Джиллиан, хотя ее никто не спрашивал, заявила, что идет с Шерон играть в скрэббл[18] к девушке по имени Бриджет. Алан подумал, что это весьма удобно: дескать, Бриджет живет в Стоук-Милл в коттедже без телефона.
– Вернись к половине одиннадцатого, хорошо, солнышко? – отозвалась Пэм.
– Конечно, вернусь. Я всегда возвращаюсь вовремя.
Джиллиан так мило улыбнулась сквозь завесу распущенных волос, что Пэм осмелилась попросить ее отодвинуться и не загораживать Папе экран.
– Почему бы ему не пойти и не посмотреть телевизор в собственной комнате? – запротестовала Джиллиан.
Никто ей не ответил. Пэм отправилась в ванную и вернулась оттуда в длинной юбке и блузке с рюшами, с налакированными волосами и блестящими розовыми губами. Алан побрился и переоделся в чистую рубашку и спортивную куртку. В таком виде оба выглядели намного моложе, красивее и счастливее.
Хейшемы жили на Дороге Тюдоров, и Грумбриджи отправились туда пешком. Алану очень хотелось сказать Пэм, что он очень жалеет ее, от всей души сочувствует ей, несчастной и нелепой женщине, которая прожила уже весь жизненный цикл к тому возрасту, когда большинство только начинает подумывать о том, чтобы остепениться. Но он не мог этого сделать – они никогда не нашли бы общего языка. Кроме того, разве он сам не был столь же несчастен и нелеп? Что бы она ответила, выскажи он все то, что так хотел высказать? Посмотри на нас: что мы делаем, одеваясь подобным образом и нанося визиты людям, до которых нам нет никакого дела, а в гостях говорим ни о чем, высказываем приличествующую случаю ложь? Зачем, ради чего?
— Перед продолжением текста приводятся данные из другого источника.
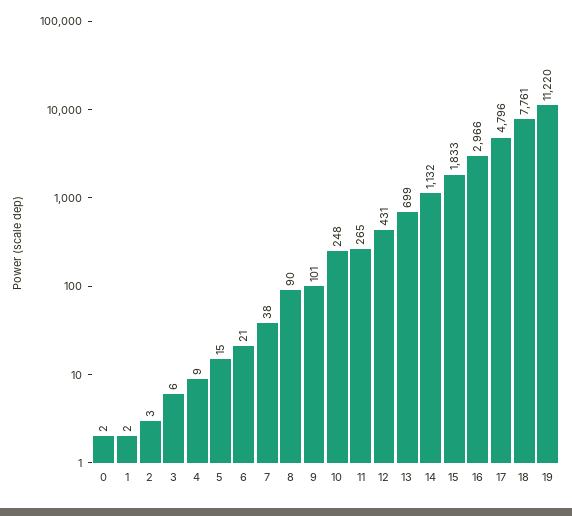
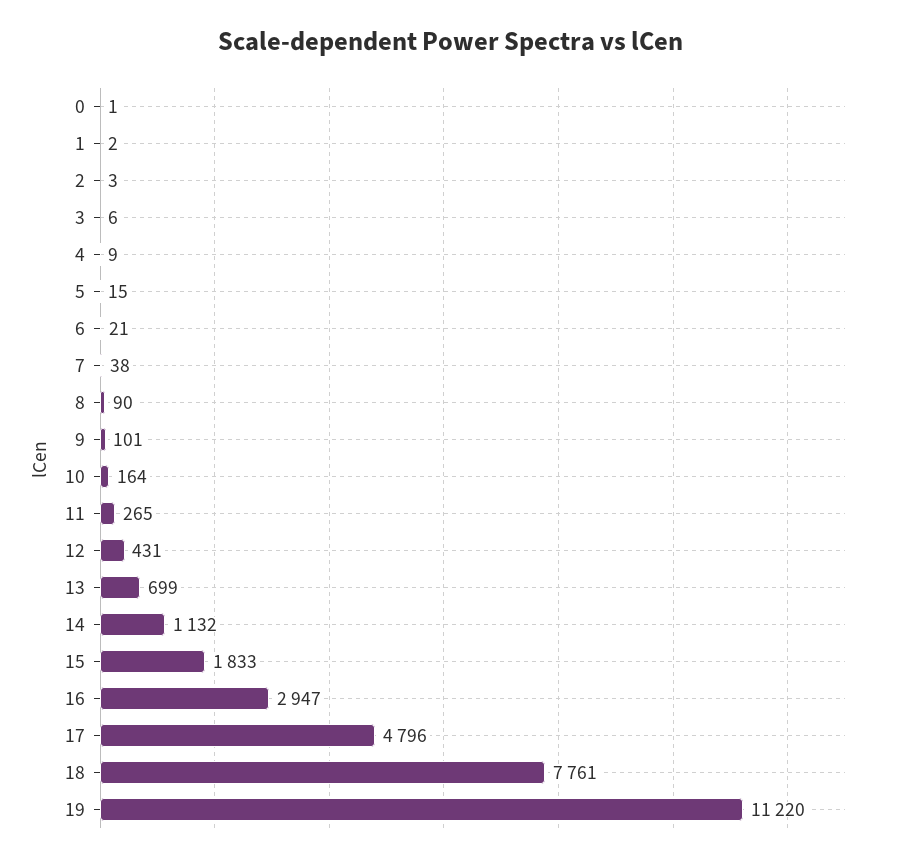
0: 2 -> 1
10: 248 -> 164
16: 2966 -> 2947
В доме Хейшемов гости и хозяева разделились на две группы. Мужчины говорили друг с другом, и женщины – друг с другом. Мужчины говорили о работе, о своих машинах, о политической ситуации и о ценах. Женщины говорили о своих детях, о своих домах и о ценах. Примерно через час после прихода Пэм отправилась в ванную и вернулась со свежим слоем помады на губах.
К пятнадцати минутам одиннадцатого всем стало скучно. Но Алану и Пэм пришлось пробыть в гостях еще три четверти часа, иначе Хейшемы подумали бы, что они заскучали или поссорились перед приходом сюда, или волнуются за кого-то из своих детей. Точно в две минуты двенадцатого Пэм спросила:
– Который час?
Она сказала «который час», и это подразумевало, что, должно быть, уже поздно, а вот простое «сколько времени?» могло указывать на то, что время для нее тянется слишком медленно.